Former actress girlfriend Heini Wathen-Fayed is leading a legal battle to stop a large funeral home from being built near her £4.6m mansion. Other locals have also opposed the proposal, which was approved by the Tandridge District Council in 2021.
However, developer Horizon Cremation Ltd argued that there was no violation as it was prohibited to scatter ashes directly on the ground at the site and cremated remains would be stored in “safe Cairns”.
Now, Timothy Mold KC Judge of the High Court of London has dismissed Ms Wathen-Fayed’s application and upheld the government’s decision to allow the construction of a funeral parlor.
93-year-old girlfriend Al-Fayed, who has owned a Grade II listed building since the 1970s, says the couple enjoys the peace and quiet of a rural oasis.
In 1985 she married Mr Al-Fayed, her Wathen-Fayed Harrods and she is the mother of her four children by the former owner of Fulham FC.
Dodi Al Fayed, who died in a car accident with Princess Diana in 1997, was born to Mr. Al Fayed’s first wife, Samira Khashoggi.
The ultra-rich couple is reportedly worth over £1.2 billion. They own a compelling real estate portfolio that includes castles and estates in Scotland, apartments in New York, and buildings overlooking Hyde Park.
Wathen-Fayed was embroiled in a legal battle after leading a challenge by the 2,500-strong Oxted and Limpsfield Residents Group to overturn a government inspector’s September 2021 decision to grant planning permits.
Government inspectors overruled a decision to block construction of the Tandridge County Council on the grounds of “the existing and growing community need for cremation facilities.”
The Finnish-born model and actress, 67, told the court she was suing to protect her local environment from development and to maintain the “peaceful” 12-hectare site.
The planning permit was originally denied by the council in October 2020, but Horizon subsequently appealed to the Secretary of State for Upgrading, Housing and Communities, and the planning inspector decided to approve it on the council in September 2021. rejected.
The case has already taken a toll on the economy and Horizon director Stephen Byfield said at a hearing last year that undertakers had already spent around £500,000 to get the green light for the crematorium.
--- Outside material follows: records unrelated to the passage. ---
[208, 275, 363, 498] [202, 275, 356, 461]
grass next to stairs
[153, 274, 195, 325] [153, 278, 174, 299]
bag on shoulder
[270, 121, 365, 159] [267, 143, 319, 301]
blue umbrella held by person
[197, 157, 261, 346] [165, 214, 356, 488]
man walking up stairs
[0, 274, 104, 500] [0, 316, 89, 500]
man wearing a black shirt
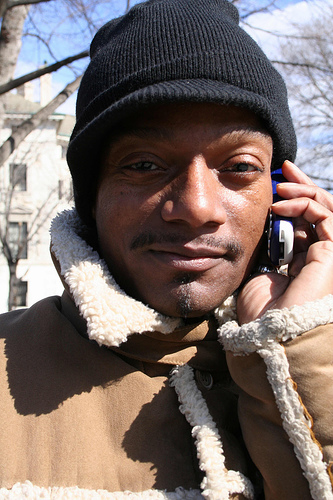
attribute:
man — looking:
[3, 1, 330, 498]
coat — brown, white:
[4, 260, 329, 496]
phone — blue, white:
[267, 165, 294, 265]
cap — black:
[73, 0, 300, 154]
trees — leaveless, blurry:
[273, 2, 333, 162]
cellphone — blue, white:
[262, 167, 287, 274]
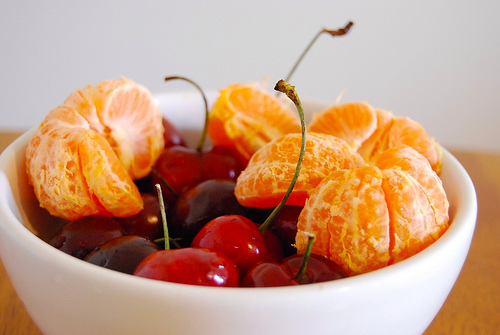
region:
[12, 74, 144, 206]
orange is orange and white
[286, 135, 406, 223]
orange is orange and white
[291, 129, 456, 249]
orange is orange and white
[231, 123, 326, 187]
orange is orange and white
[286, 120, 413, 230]
orange is orange and white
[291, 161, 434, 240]
orange is orange and white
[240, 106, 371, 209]
orange is orange and white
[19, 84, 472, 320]
Fruit in a bowl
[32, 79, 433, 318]
Fruit in a white bowl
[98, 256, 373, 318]
the edge of a white bowl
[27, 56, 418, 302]
Cherries in a white bowl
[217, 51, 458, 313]
oranges in a white bowl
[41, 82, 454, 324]
Cherries and oranges in a white bowl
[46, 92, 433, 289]
Cherries and oranges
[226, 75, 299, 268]
A cherry with a stem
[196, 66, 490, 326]
A bowl of fruit on a table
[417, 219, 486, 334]
A bowl on a wood table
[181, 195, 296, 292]
cherry is vibrant red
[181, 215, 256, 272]
cherry is vibrant red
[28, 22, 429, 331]
fruit is in a bowl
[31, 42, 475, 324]
cherries in a bowl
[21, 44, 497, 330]
oranges are in a bowl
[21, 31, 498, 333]
oranges and cherries in a bowl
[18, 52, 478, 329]
fruit in a white bowl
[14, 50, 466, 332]
the bowl is white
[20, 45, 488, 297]
the oranges are peeled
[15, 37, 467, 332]
a white bowl of fruit on a table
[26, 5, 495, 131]
the walls are white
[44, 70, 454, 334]
the cherries are red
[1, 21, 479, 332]
a bowl of tasty looking fresh fruit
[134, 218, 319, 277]
a few red cherries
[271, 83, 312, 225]
the stem of a cherry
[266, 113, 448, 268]
a couple tangerines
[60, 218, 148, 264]
a couple dark red cherries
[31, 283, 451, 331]
a white ceramic bowl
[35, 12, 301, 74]
a white wall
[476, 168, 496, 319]
a wooden table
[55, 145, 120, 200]
the pith of a tangerine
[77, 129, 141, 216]
a tangerine segment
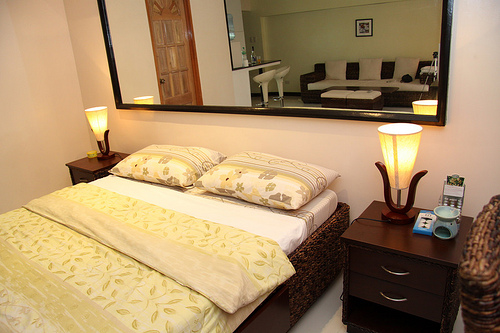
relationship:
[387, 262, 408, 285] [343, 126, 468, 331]
handles on drawers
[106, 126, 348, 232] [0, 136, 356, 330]
pillows on bed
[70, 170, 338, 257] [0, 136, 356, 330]
bedspread on bed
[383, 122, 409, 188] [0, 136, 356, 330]
lamp near bed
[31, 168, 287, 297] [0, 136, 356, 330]
bedspread on bed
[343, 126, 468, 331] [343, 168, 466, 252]
drawers under table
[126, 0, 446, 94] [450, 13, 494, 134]
mirror on wall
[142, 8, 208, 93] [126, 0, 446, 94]
door in mirror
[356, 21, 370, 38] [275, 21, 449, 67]
photo reflected on wall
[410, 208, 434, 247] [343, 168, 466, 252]
box on table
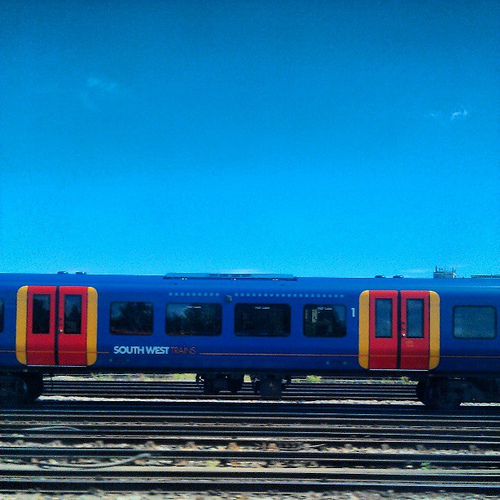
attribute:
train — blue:
[2, 266, 498, 408]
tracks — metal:
[6, 378, 499, 499]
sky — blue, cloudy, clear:
[0, 1, 499, 274]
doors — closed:
[13, 281, 111, 365]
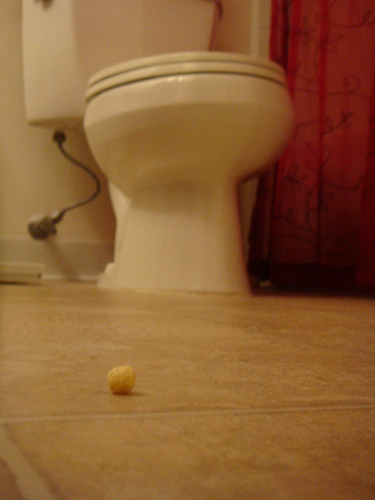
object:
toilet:
[21, 0, 296, 294]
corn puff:
[106, 364, 137, 392]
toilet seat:
[80, 50, 295, 297]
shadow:
[124, 390, 144, 396]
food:
[105, 365, 136, 394]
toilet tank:
[19, 0, 226, 128]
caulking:
[104, 273, 286, 327]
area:
[0, 254, 372, 494]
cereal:
[108, 364, 136, 393]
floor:
[2, 283, 374, 498]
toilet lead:
[126, 42, 291, 76]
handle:
[39, 0, 52, 11]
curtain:
[247, 6, 374, 292]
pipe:
[27, 130, 103, 240]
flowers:
[273, 143, 370, 275]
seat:
[84, 52, 291, 105]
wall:
[0, 0, 256, 287]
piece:
[110, 370, 126, 390]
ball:
[107, 363, 135, 394]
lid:
[85, 51, 286, 103]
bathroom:
[1, 1, 373, 498]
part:
[188, 332, 271, 384]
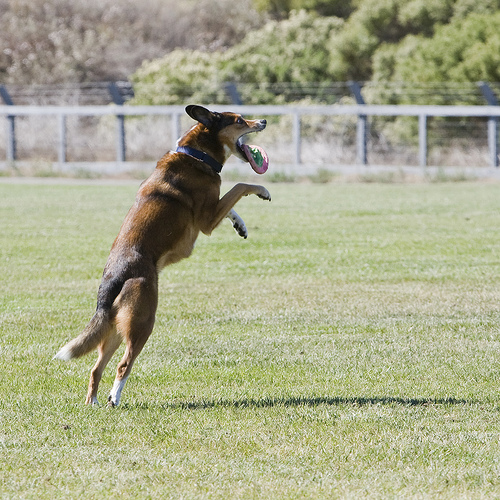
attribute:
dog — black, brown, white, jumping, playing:
[57, 102, 272, 406]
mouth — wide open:
[238, 125, 273, 173]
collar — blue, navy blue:
[179, 141, 223, 171]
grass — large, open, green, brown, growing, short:
[2, 172, 499, 500]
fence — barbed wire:
[1, 80, 498, 169]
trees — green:
[136, 11, 500, 156]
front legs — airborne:
[205, 179, 274, 239]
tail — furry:
[57, 290, 111, 368]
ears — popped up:
[181, 96, 213, 122]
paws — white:
[234, 180, 270, 242]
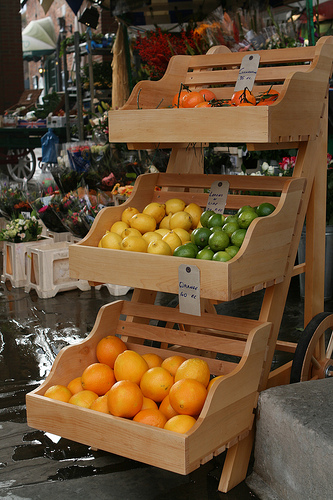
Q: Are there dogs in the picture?
A: No, there are no dogs.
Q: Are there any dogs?
A: No, there are no dogs.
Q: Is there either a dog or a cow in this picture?
A: No, there are no dogs or cows.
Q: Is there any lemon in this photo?
A: Yes, there are lemons.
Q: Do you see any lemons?
A: Yes, there are lemons.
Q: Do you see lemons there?
A: Yes, there are lemons.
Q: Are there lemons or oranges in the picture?
A: Yes, there are lemons.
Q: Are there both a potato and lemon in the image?
A: No, there are lemons but no potatoes.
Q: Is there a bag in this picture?
A: No, there are no bags.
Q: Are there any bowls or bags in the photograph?
A: No, there are no bags or bowls.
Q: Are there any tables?
A: No, there are no tables.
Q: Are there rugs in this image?
A: No, there are no rugs.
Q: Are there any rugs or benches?
A: No, there are no rugs or benches.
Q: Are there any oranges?
A: Yes, there are oranges.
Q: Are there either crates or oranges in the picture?
A: Yes, there are oranges.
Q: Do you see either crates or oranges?
A: Yes, there are oranges.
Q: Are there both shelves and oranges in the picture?
A: Yes, there are both oranges and a shelf.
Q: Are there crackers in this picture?
A: No, there are no crackers.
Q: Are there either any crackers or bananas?
A: No, there are no crackers or bananas.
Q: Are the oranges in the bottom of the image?
A: Yes, the oranges are in the bottom of the image.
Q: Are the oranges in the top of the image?
A: No, the oranges are in the bottom of the image.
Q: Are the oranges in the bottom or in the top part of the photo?
A: The oranges are in the bottom of the image.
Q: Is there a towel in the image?
A: No, there are no towels.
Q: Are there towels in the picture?
A: No, there are no towels.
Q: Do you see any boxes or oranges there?
A: Yes, there are oranges.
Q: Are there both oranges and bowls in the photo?
A: No, there are oranges but no bowls.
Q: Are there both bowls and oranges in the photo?
A: No, there are oranges but no bowls.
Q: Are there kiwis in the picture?
A: No, there are no kiwis.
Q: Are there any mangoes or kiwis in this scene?
A: No, there are no kiwis or mangoes.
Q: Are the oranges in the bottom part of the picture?
A: Yes, the oranges are in the bottom of the image.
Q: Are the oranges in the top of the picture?
A: No, the oranges are in the bottom of the image.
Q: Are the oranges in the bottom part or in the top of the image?
A: The oranges are in the bottom of the image.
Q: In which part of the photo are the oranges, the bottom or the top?
A: The oranges are in the bottom of the image.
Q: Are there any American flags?
A: No, there are no American flags.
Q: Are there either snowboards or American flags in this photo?
A: No, there are no American flags or snowboards.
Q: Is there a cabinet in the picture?
A: No, there are no cabinets.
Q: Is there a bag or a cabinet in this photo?
A: No, there are no cabinets or bags.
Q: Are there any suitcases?
A: No, there are no suitcases.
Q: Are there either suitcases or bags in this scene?
A: No, there are no suitcases or bags.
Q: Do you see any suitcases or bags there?
A: No, there are no suitcases or bags.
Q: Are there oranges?
A: Yes, there are oranges.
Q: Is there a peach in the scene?
A: No, there are no peaches.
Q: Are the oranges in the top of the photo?
A: No, the oranges are in the bottom of the image.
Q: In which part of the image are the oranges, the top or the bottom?
A: The oranges are in the bottom of the image.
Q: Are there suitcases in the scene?
A: No, there are no suitcases.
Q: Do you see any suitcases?
A: No, there are no suitcases.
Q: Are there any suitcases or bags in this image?
A: No, there are no suitcases or bags.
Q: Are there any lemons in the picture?
A: Yes, there are lemons.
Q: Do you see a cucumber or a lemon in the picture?
A: Yes, there are lemons.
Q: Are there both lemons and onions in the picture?
A: No, there are lemons but no onions.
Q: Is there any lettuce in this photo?
A: No, there is no lettuce.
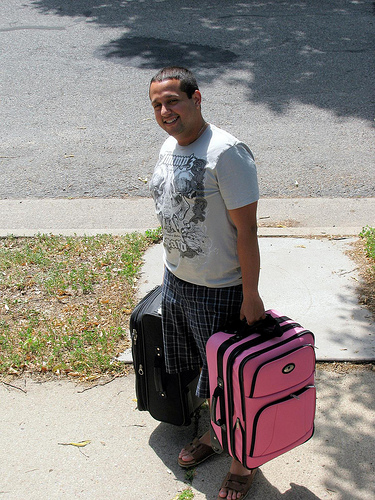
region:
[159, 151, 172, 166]
white letter on shirt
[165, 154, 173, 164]
white letter on shirt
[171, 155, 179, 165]
white letter on shirt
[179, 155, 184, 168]
white letter on shirt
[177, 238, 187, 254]
white letter on shirt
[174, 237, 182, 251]
white letter on shirt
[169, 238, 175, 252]
white letter on shirt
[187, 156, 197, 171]
white letter on shirt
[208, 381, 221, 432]
black colored suitcase handle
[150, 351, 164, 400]
black colored suitcase handle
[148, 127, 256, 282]
Man wearing a grey shirt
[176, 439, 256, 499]
Man wearing brown sandals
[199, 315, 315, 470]
Man holding a pink suitcase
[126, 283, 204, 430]
Man holding a black suitcase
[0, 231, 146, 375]
Grass in a yard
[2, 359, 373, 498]
Sidewalk under a man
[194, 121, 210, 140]
Gold chain on a man's neck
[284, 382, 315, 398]
Two zippers on a pink suitcase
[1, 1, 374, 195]
Street behind a man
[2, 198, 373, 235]
Curb on a street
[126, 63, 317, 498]
Man carrying two suitcases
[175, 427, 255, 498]
Sandals on man's feet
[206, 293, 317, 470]
Pink suitcase in man's hand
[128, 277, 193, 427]
Black suitcase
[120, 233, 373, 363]
Concrete slab between the grass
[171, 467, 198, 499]
Grass growing between the concrete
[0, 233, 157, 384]
Patchy grass along the sidewalk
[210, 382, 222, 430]
Black handle on the pink suitcase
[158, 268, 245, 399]
Plaid shorts on man's legs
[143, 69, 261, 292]
Smiling man in a grey t-shirt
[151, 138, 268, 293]
gray graphic tee shirt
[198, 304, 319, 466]
pink and black suitcase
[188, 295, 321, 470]
left hand carrying pink and black suitcase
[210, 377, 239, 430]
black handle of pink and black suitcase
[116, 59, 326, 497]
man carrying two suitcases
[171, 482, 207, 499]
grass growing in crack in sidewalk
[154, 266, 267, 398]
blue and white plaid shorts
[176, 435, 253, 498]
leather sandals on two feet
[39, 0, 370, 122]
shadow of tree leaves on asphalt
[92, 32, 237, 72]
black asphalt patch on gray road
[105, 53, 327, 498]
guy carrying two suitcases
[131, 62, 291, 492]
guy wearing black plaid shorts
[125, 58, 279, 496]
guy wearing sandals with bare feet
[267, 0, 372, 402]
sidewalk, curb, and road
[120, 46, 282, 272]
guy wearing gray t-shirt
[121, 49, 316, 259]
guy with dark hair smiling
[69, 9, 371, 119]
black patch on road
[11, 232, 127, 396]
green and brown grass in dirt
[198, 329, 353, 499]
black handle on pink suitcase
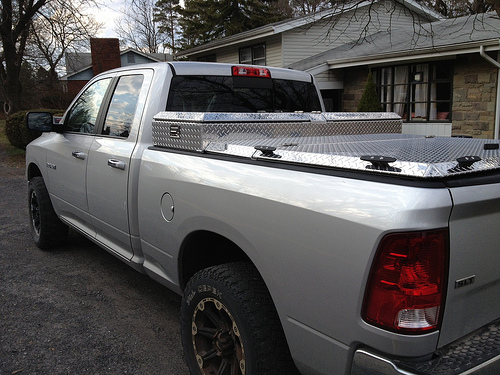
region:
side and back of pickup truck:
[22, 59, 489, 367]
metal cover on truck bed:
[233, 123, 490, 180]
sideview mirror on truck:
[18, 97, 72, 139]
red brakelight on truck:
[340, 218, 466, 340]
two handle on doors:
[67, 141, 136, 177]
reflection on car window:
[100, 71, 151, 136]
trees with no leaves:
[30, 3, 93, 48]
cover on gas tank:
[147, 180, 185, 231]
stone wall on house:
[456, 67, 491, 128]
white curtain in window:
[379, 65, 441, 112]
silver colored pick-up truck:
[104, 77, 344, 285]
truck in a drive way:
[110, 50, 483, 351]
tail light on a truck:
[337, 221, 465, 331]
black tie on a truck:
[186, 256, 272, 367]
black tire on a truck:
[17, 166, 72, 236]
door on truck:
[86, 65, 134, 222]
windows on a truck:
[56, 72, 137, 144]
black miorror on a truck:
[15, 95, 71, 141]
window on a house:
[373, 61, 453, 121]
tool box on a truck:
[155, 80, 395, 136]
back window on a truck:
[180, 72, 316, 110]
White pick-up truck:
[20, 30, 495, 337]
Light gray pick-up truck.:
[40, 32, 453, 362]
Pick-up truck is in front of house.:
[20, 25, 492, 345]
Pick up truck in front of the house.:
[26, 5, 492, 362]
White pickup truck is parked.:
[20, 35, 495, 360]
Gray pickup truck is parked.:
[25, 15, 495, 345]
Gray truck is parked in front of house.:
[17, 30, 492, 340]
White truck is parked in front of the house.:
[44, 38, 492, 343]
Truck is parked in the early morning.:
[31, 28, 496, 360]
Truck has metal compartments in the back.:
[14, 41, 496, 353]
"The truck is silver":
[9, 46, 496, 373]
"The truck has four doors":
[12, 57, 498, 366]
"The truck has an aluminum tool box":
[150, 88, 436, 150]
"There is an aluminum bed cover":
[158, 114, 498, 230]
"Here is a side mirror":
[16, 102, 71, 142]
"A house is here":
[169, 0, 497, 147]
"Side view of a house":
[42, 27, 198, 123]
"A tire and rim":
[171, 235, 335, 373]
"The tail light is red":
[348, 203, 494, 360]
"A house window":
[361, 49, 494, 154]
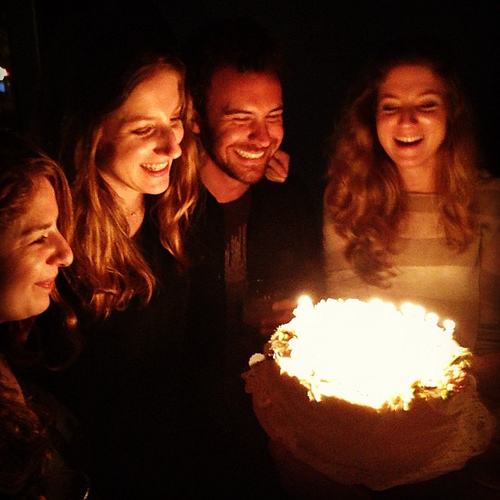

Estimated. The plan is intended to settle the fields adjacent to the A25 and Barrow Green Road, which the opposition claims should be protected from any development.
Lawyers for Wathen-Fayed and other activists noted that the land is in a protected greenbelt, on the edge of an “area of outstanding beauty” overlooking the hills of Surrey.
They also said the government’s decision to approve the proposal ignored guidance on potential flood hazards and whether alternative sites should be used. Planning Inspector Jonathan Pryce, who ruled that the has determined that the need for land is so urgent that an exception must be made to allow development of greenbelt land.
All existing burial grounds around Tandridge are operating “above their actual capacity,” he noted.
In his ruling against Ms. Wathen-Fayed, Judge Mold ruled that the planning inspector’s approach was “legal” and that “nothing within 200 meters of the adjoining residence would interfere with the proposed site of the memorial garden. No,’ he said.
He rejected the allegation that the plan had not been approved because it violated the rule that he should be more than 200 meters from the nearest house where the crematorium facility was.
“My estimate is that, based on the evidence before the Inspector, the proposed use of the memorial gardens and arrangements for the closed storage of cremated remains pending their removal from the site were part of the process. It was fair to conclude that there was no human corpse cremated in this crematorium,” he decided.